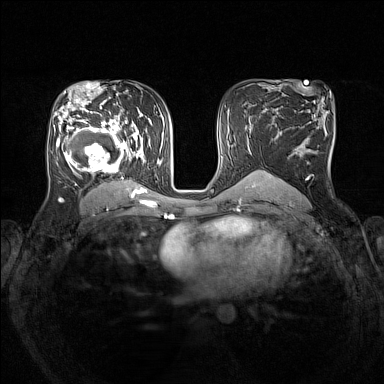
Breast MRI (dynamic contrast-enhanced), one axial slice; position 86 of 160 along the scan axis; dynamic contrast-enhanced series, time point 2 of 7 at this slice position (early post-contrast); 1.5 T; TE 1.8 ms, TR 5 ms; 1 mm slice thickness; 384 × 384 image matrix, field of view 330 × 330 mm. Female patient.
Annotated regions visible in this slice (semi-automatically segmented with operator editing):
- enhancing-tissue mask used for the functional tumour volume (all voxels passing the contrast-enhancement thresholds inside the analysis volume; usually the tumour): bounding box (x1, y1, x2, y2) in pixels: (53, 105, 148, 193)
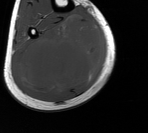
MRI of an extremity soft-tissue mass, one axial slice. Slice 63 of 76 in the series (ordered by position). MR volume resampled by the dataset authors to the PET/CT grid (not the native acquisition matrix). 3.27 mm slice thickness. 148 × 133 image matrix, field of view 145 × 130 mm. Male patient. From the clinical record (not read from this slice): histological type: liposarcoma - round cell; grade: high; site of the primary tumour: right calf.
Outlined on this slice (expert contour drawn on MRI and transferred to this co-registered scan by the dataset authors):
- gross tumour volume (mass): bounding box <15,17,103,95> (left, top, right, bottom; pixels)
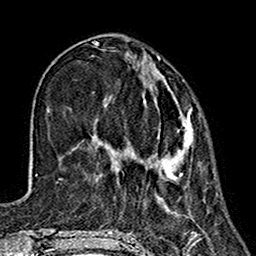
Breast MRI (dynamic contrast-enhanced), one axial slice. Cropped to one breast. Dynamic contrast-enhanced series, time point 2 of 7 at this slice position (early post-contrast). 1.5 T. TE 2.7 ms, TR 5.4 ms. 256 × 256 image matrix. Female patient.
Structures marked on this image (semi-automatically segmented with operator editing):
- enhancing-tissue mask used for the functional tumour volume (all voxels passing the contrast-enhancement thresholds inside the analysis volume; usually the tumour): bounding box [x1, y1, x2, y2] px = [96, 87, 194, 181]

◇ ◇ ◇ ◇ ◇

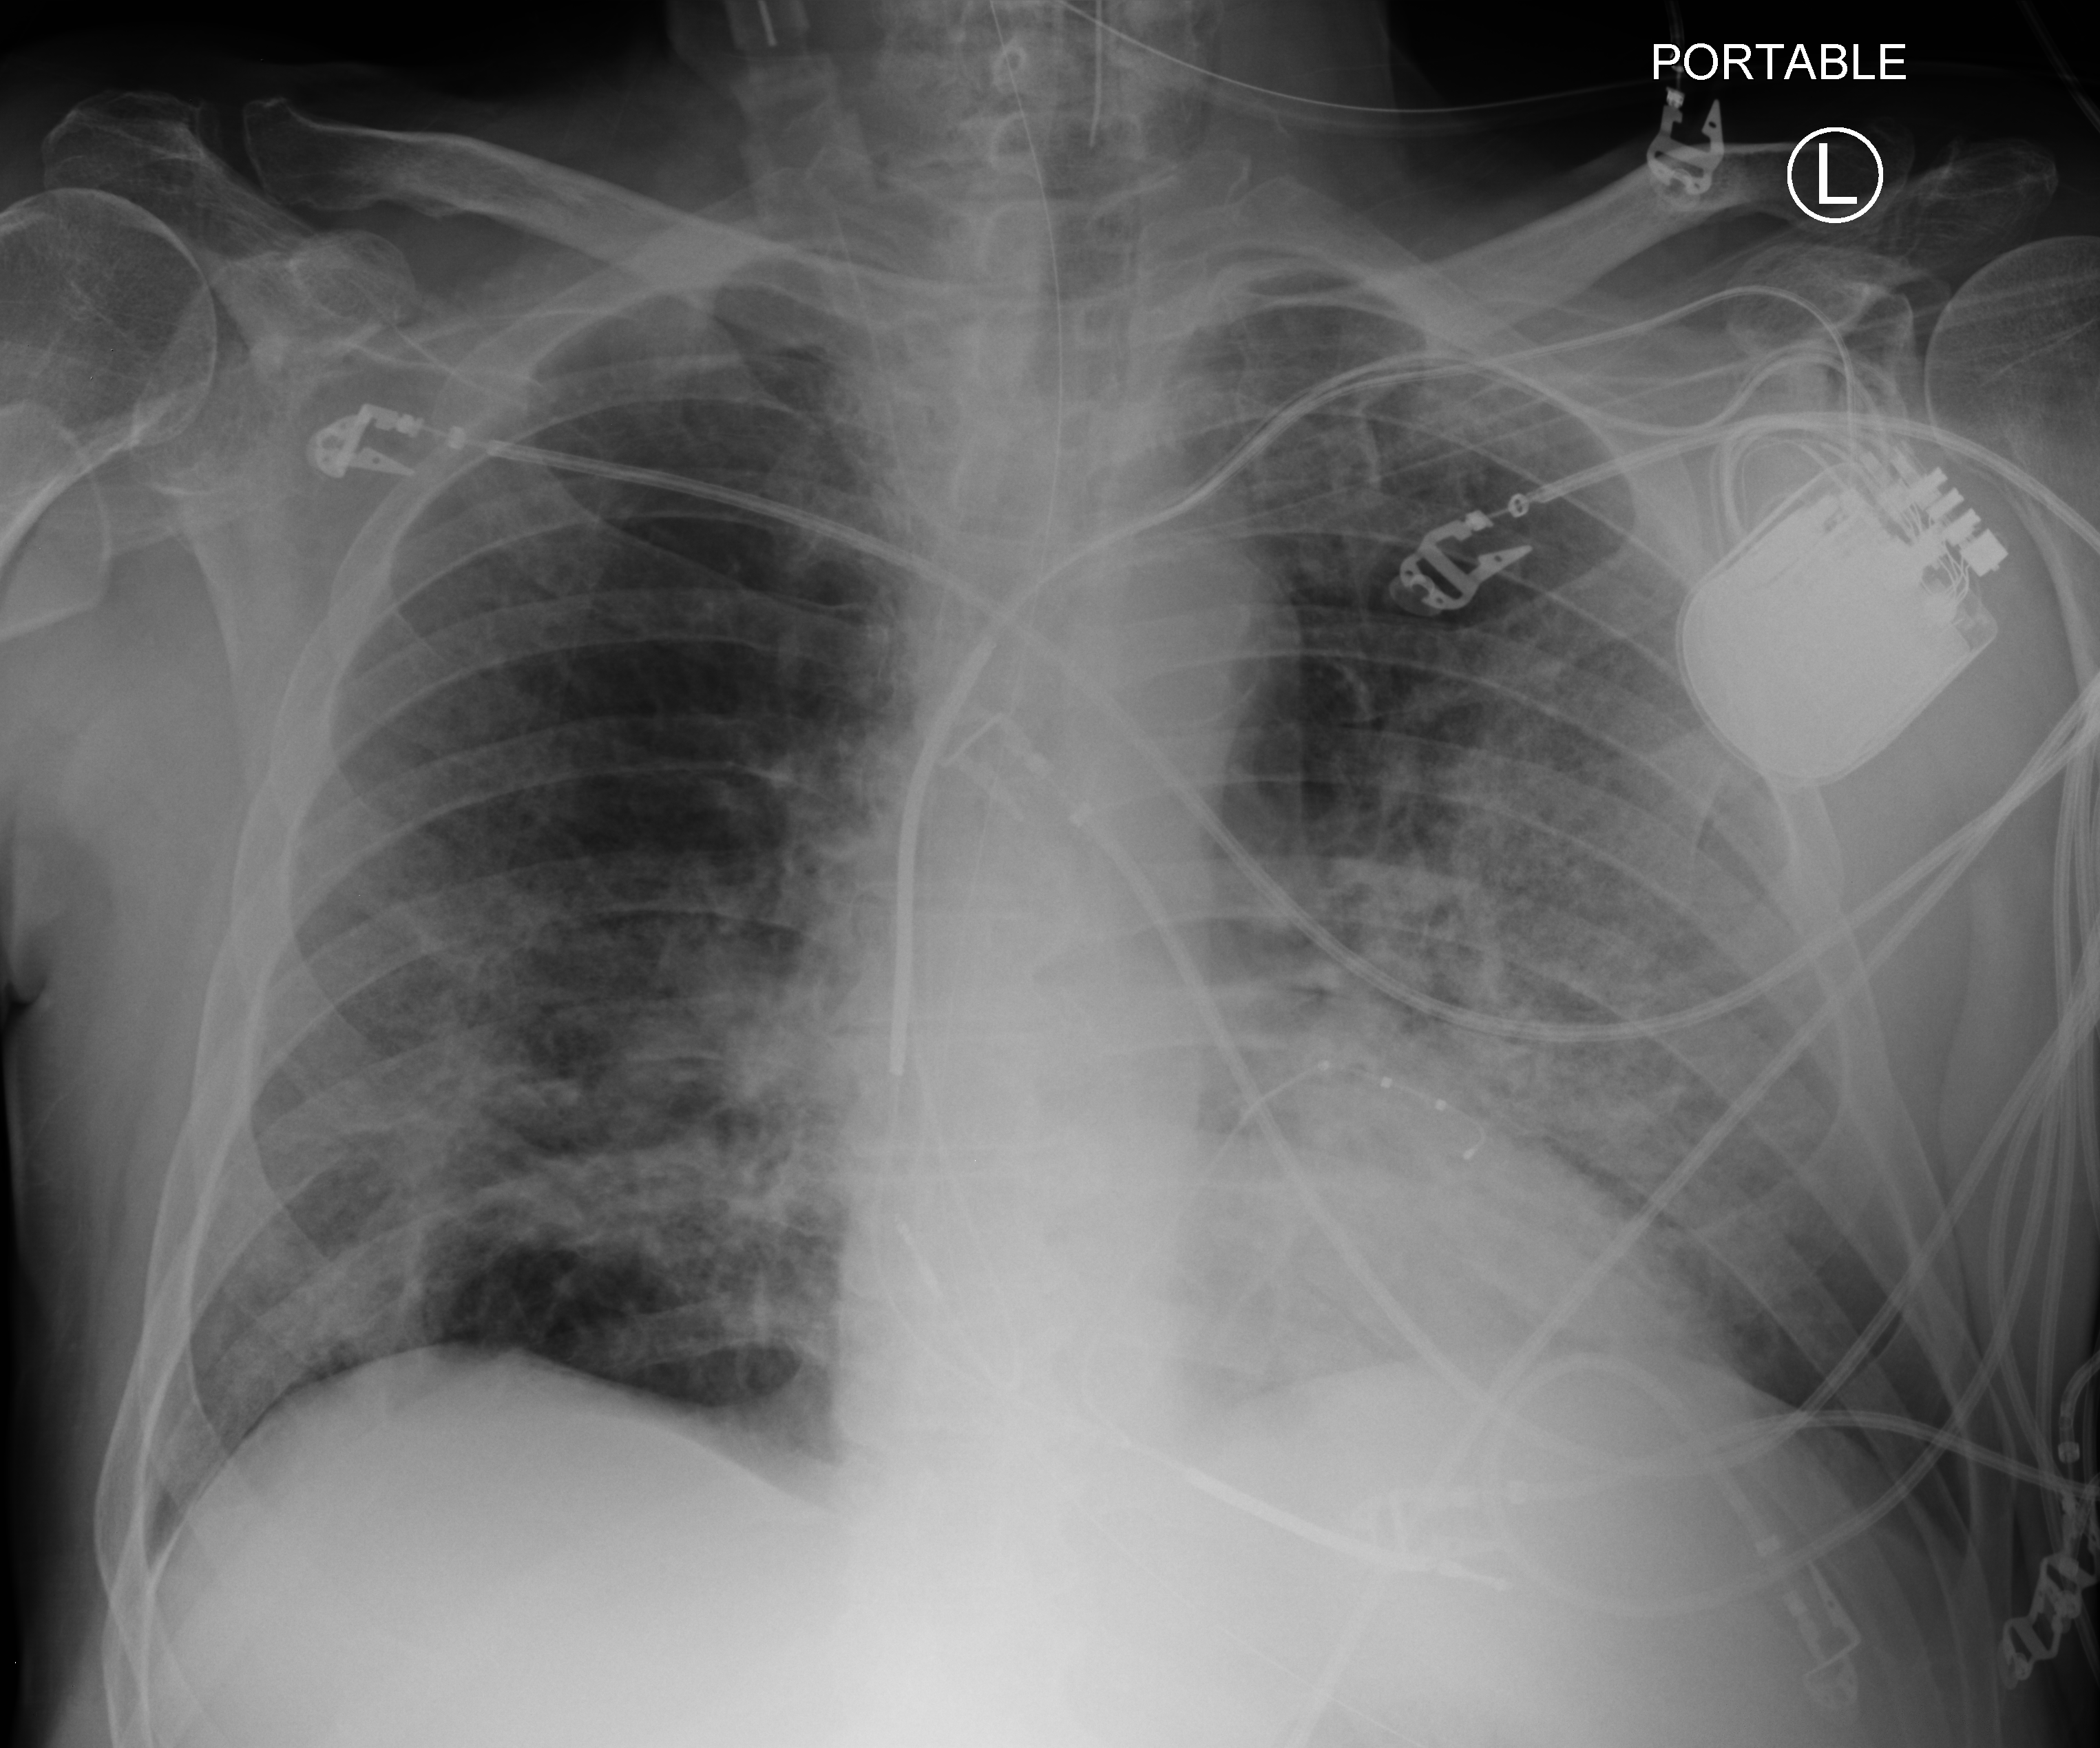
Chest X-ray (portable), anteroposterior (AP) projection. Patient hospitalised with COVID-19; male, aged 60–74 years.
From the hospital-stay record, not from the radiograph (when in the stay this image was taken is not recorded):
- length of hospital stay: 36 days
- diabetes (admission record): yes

◇ ◇ ◇ ◇ ◇

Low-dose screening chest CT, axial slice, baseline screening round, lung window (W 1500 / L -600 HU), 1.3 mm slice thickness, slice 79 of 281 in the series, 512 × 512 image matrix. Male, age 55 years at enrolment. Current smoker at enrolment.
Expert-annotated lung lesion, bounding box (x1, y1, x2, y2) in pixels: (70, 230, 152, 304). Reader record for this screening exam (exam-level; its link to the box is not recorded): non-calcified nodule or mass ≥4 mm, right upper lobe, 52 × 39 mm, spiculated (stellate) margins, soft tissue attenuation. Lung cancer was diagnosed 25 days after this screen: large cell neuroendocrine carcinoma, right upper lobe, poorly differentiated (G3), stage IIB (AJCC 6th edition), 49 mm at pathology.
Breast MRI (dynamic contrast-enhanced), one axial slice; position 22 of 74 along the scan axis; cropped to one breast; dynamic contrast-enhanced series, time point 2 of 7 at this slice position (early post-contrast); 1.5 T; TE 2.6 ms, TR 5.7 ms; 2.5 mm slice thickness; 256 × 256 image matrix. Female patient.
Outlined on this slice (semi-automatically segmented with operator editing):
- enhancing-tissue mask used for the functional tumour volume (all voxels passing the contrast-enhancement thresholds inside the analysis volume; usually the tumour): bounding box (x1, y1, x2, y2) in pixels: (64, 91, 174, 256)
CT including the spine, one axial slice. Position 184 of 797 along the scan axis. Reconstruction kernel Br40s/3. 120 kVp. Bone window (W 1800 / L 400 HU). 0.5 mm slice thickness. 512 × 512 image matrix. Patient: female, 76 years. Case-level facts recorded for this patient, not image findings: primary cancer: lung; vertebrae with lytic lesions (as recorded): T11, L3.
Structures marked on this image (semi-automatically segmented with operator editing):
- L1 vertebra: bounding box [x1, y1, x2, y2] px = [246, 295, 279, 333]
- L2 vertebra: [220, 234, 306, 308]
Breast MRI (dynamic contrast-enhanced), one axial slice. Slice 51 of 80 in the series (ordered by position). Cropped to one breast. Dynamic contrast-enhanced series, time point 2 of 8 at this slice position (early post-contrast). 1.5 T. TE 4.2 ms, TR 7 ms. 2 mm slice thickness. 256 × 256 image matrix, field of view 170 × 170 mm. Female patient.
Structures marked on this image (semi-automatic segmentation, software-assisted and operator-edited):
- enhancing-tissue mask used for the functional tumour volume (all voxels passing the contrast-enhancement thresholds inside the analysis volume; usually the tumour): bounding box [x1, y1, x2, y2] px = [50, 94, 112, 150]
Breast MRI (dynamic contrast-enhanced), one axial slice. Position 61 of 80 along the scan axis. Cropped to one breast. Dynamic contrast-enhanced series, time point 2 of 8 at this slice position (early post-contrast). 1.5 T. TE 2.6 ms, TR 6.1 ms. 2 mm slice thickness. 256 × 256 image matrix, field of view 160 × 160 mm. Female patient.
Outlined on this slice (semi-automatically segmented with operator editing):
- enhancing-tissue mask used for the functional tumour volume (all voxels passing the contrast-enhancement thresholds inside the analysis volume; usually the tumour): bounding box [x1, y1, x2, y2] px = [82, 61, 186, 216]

◇ ◇ ◇ ◇ ◇

[Action item]
Transcribe the listing above exactly, but only from the line with "Outlined on this slice (expert" through the line with "87, 194, 181]". Include both of those lines and omit the pictures.

[Reply]
Outlined on this slice (expert contour drawn on MRI and transferred to this co-registered scan by the dataset authors):
- gross tumour volume (mass): bounding box <15,17,103,95> (left, top, right, bottom; pixels)
Breast MRI (dynamic contrast-enhanced), one axial slice. Cropped to one breast. Dynamic contrast-enhanced series, time point 2 of 7 at this slice position (early post-contrast). 1.5 T. TE 2.7 ms, TR 5.4 ms. 256 × 256 image matrix. Female patient.
Structures marked on this image (semi-automatically segmented with operator editing):
- enhancing-tissue mask used for the functional tumour volume (all voxels passing the contrast-enhancement thresholds inside the analysis volume; usually the tumour): bounding box [x1, y1, x2, y2] px = [96, 87, 194, 181]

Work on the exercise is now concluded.